JS Bach: Cantatas, Vol. 33

In his second year as Cantor of St Thomas’s Church in Leipzig, Bach faced a daunting workload: composing and copying, rehearsing and performing, teaching, playing, organising his musicians. Yet his inspiration and invention were unparalleled.

Published: January 20, 2012 at 3:53 pm

COMPOSERS: JS Bach
LABELS: BIS
ALBUM TITLE: Johann Sebastian Bach
WORKS: Cantatas, Vol. 33: BWV 41, 92 & 130
PERFORMER: Yukari Nonoshita (soprano), Robin Blaze(countertenor), Jan Kobow (tenor),Dominik Wörner (bass); Bach CollegiumJapan/Masaaki Suzuki

In his second year as Cantor of St Thomas’s Church in Leipzig, Bach faced a daunting workload: composing and copying, rehearsing and performing, teaching, playing, organising his musicians. Yet his inspiration and invention were unparalleled.

For Michaelmas, September 1724, BWV 130 has a mighty chorus with trumpets and timpani, oboes, and strings; a bass aria with trumpets and drums alone – no strings; a pert gavotte for tenor, flute and plucked cello without continuo (Suzuki has identified the ‘pizzicato’ marking in Bach’s hand, and tacet, ‘silent’, in a copy of the organ part).

On New Year’s Day, in BWV 41, he produced another huge chorus, over 200 bars long, with stratospheric trumpets; a gentle Pastorale for soprano, with three oboes and bass playing teasingly unpredictable phrase-lengths; a reflective tenor aria wrapped in a florid angular line from violoncello piccolo (a mysterious instrument possibly of Bach’s own invention).

A month later, in BWV 92, a trio of two oboes d’amore and continuo weave seamless counterpoint around a chorale melody; a tornado of strings depict Satan’s rage… Bach had virtuoso performers at his disposal, stretching them in wonderfully inventive colours and textures.

Suzuki responds magnificently to the musical challenges, and his Bach Collegium to the staggering technical demands.

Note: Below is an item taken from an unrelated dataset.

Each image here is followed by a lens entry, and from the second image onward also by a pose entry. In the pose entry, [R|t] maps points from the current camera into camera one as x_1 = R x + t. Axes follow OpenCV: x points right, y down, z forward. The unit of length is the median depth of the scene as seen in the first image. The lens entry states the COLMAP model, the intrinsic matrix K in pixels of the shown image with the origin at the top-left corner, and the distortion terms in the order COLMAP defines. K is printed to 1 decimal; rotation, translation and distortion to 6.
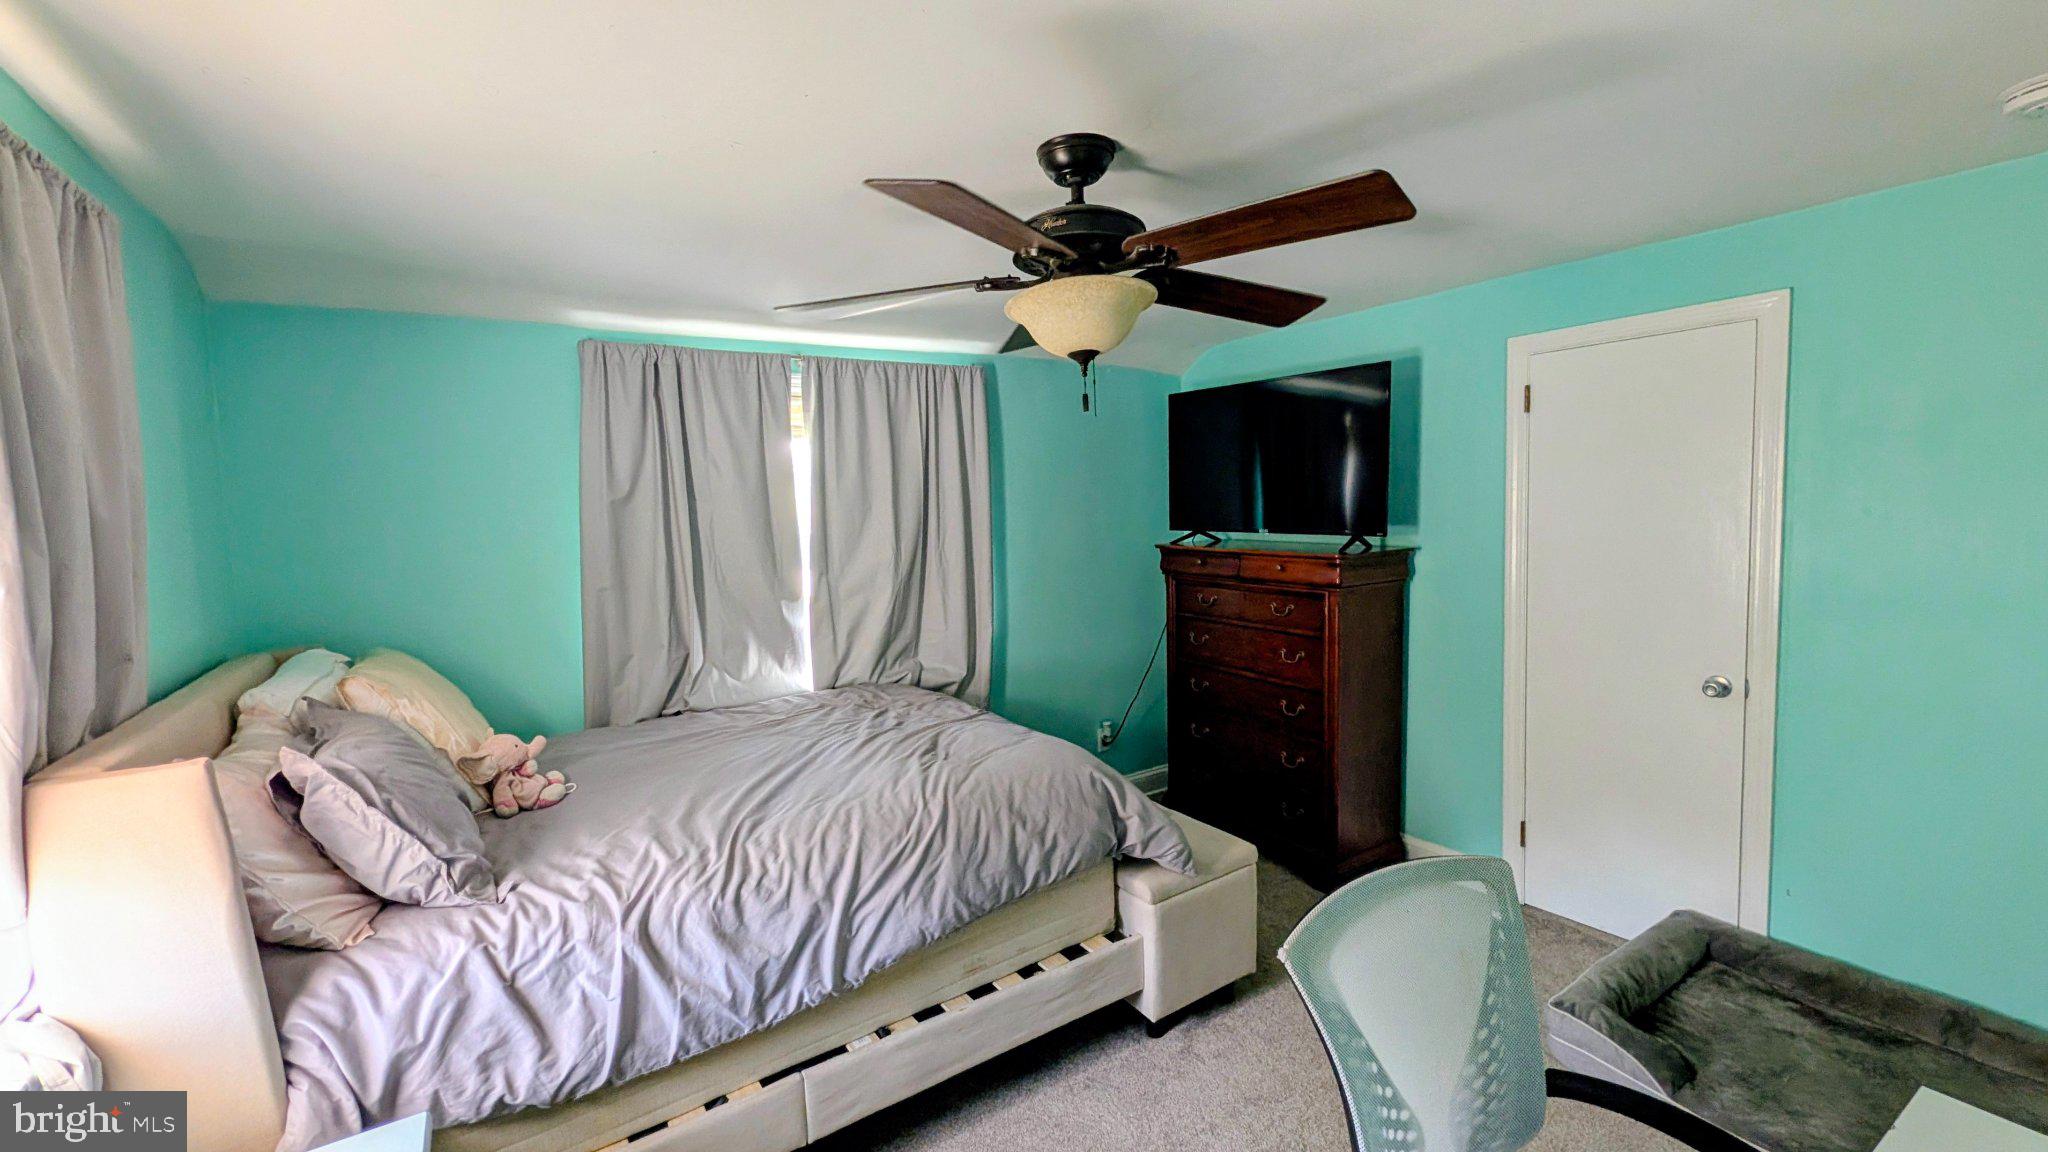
lens RADIAL K [[791.0, 0, 1018.8], [0, 791.0, 580.1], [0, 0, 1]] dist [0.000227, 0.000149]
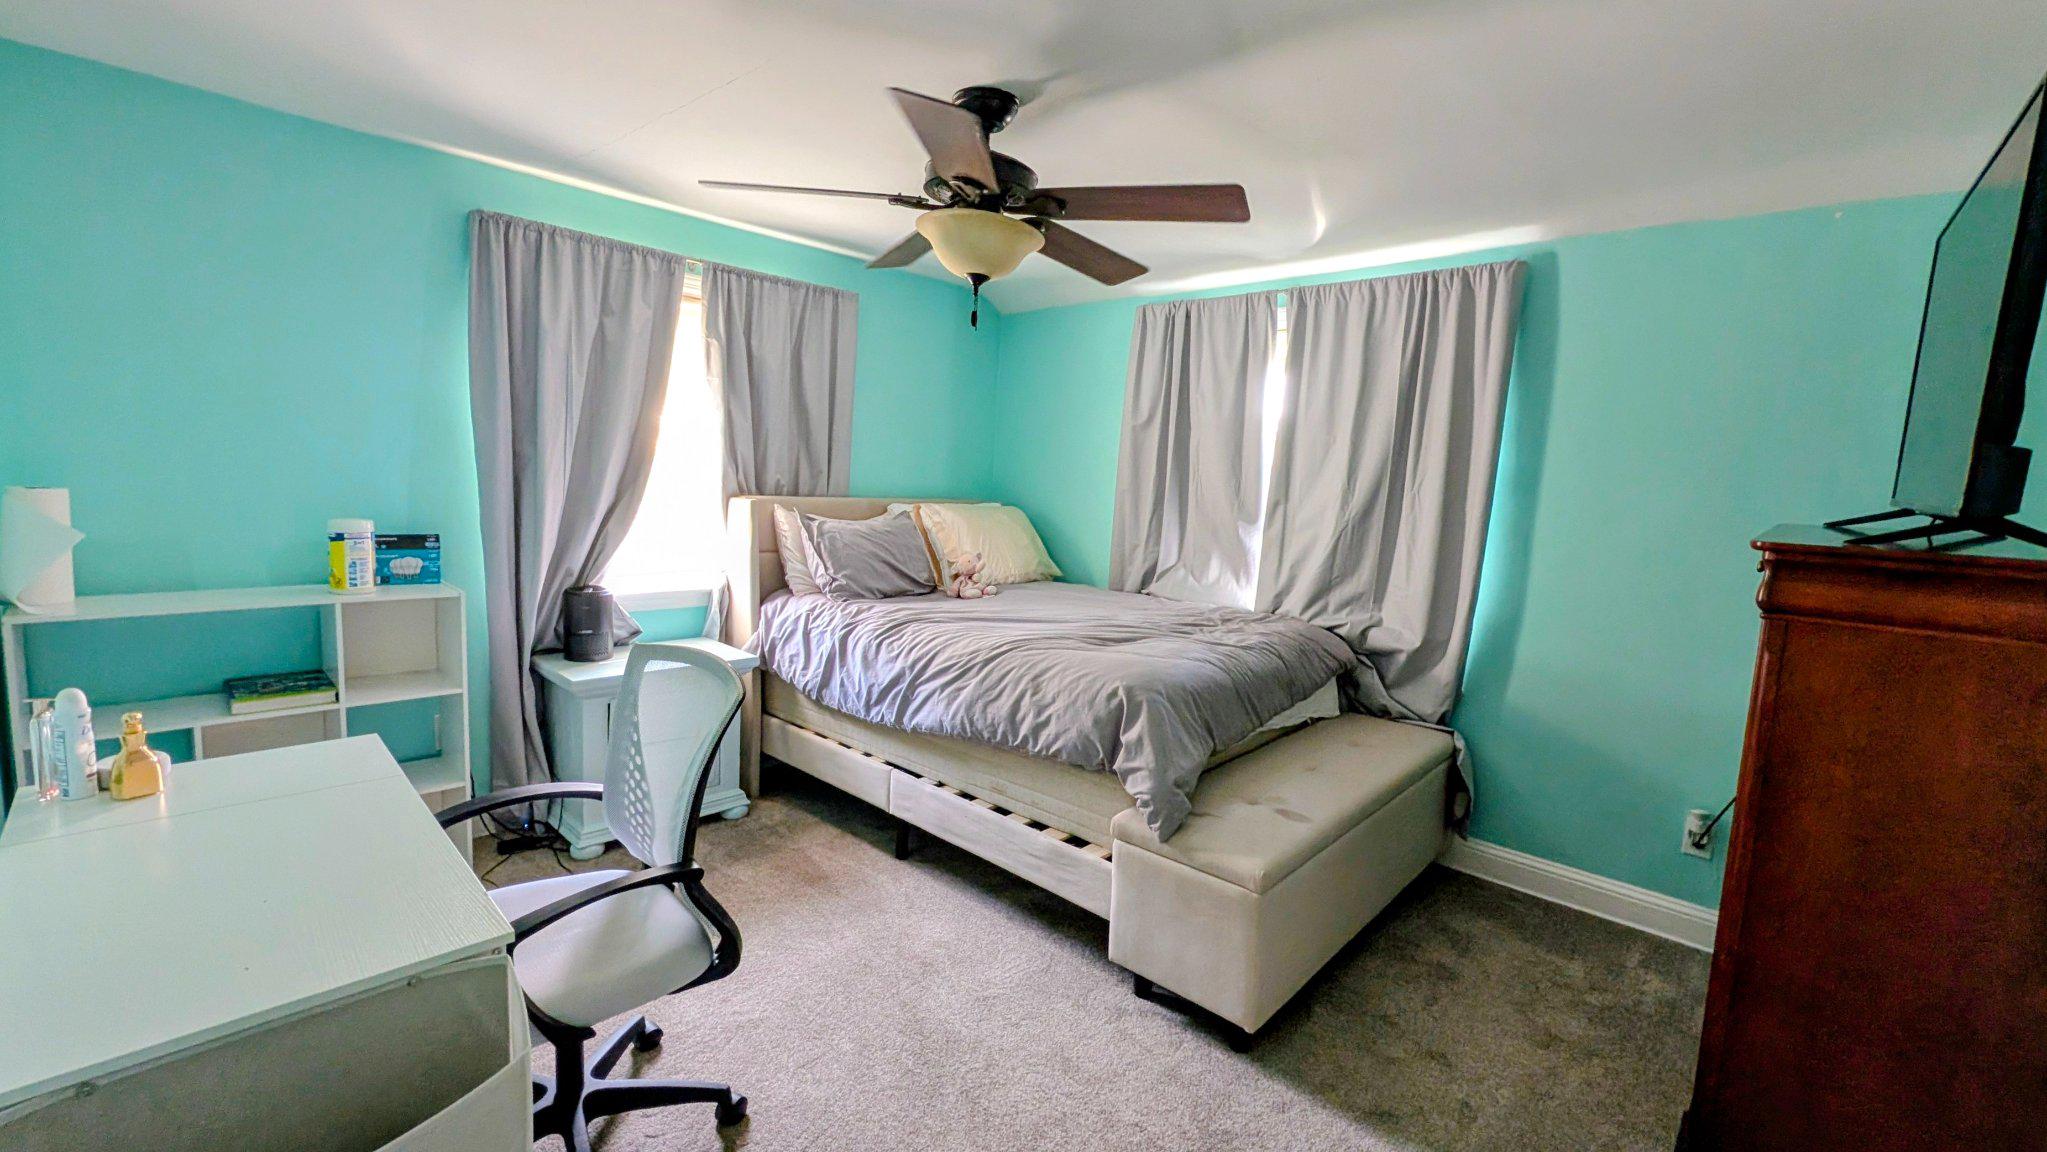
lens RADIAL K [[782.5, 0, 1008.6], [0, 782.5, 569.3], [0, 0, 1]] dist [0.000743, 0.000023]
pose [[0.289767, 0.177214, -0.940548, 1.020783], [-0.144925, 0.979502, 0.139905, -0.023082], [0.946061, 0.095769, 0.309510, 0.583948]]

You simply won’t hear better natural trumpet playing– no valves, just lip-control – than the almost violinistic top line of the bass aria in BWV 130.

The violoncello piccolo in BWV 41, played here on a small cello, is beautifully managed, the continuo bass virtually redundant as the broken solo line sketches its own harmonic accompaniment to its melodic arabesques.

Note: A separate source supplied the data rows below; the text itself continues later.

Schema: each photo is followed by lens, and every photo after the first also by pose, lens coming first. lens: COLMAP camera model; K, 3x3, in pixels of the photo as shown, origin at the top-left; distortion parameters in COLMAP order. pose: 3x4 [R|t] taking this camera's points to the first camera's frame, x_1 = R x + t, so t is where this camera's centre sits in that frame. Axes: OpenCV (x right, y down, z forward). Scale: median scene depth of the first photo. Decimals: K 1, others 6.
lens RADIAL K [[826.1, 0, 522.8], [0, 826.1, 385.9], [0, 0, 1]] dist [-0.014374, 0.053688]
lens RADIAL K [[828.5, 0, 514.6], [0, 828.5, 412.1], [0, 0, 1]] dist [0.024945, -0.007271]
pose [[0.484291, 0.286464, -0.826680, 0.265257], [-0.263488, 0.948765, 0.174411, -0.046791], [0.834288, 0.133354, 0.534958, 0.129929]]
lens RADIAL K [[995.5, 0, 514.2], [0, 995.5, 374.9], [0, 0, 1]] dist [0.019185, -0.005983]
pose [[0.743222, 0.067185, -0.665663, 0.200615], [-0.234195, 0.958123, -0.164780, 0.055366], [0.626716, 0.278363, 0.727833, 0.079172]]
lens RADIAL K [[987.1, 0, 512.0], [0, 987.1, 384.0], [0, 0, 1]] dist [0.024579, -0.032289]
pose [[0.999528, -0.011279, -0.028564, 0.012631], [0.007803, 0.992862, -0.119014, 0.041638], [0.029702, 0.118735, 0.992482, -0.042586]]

Of the soloists Dominik Wörner, though a light and lyrical voice, has plenty of dramatic force to depict ‘howling of rough winds’ in a wild duet with continuo in BWV 92; Jan Kobow seems effortlessly controlled within the piccolo cello’s flourishes; and Robin Blaze contributes two heartfelt recitatives.

If Yukari Nonoshita is tonally rather uneven in the first aria of BWV 41, her pinpoint intonation is impressive within this angular line. She is flowingly more at ease in BWV 92, clothed in oboe d’amore and pizzicato strings.

The Bach Collegium chorus, just eight voices in addition to the soloists, contributes to the clarity of texture. Every contrapuntal line is distinctive – a tribute, too, to the sound engineering.

Kobe Shoin Women’s University Chapel wraps a glorious bloom around the music, yet detail remains admirably clear, particularly in the SACD option with its added dimension of depth as well as width.

Only in BWV 92 is the sound balance better served by Koopman in Amsterdam’s Walloon Church. Suzuki’s distant oboes are less integrated, though later, in a simpler instrumental trio texture, everything falls neatly into place.